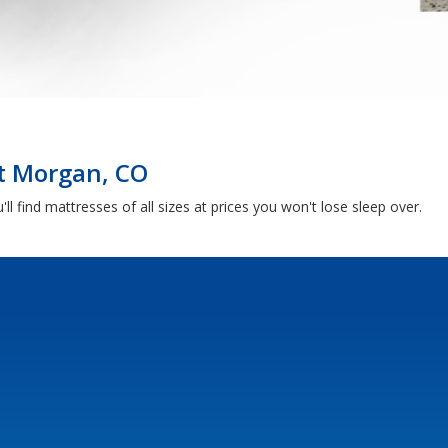
rt Morgan, CO
ll find mattresses of all sizes at prices you won't lose sleep over.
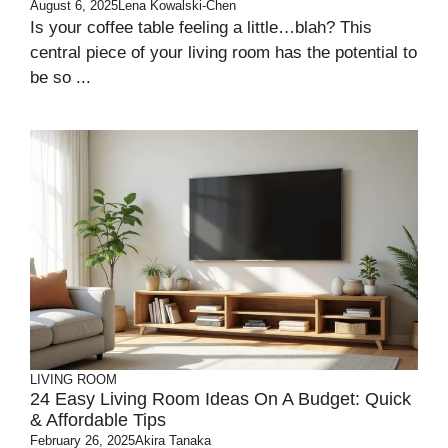
August 6, 2025
Lena Kowalski-Chen
Is your coffee table feeling a little…blah? This
central piece of your living room has the potential to
be so ...
LIVING ROOM
24 Easy Living Room Ideas On A Budget: Quick
& Affordable Tips
February 26, 2025
Akira Tanaka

**********

Number of lines above with the word "your": state it alone.

| Solution to this task |
2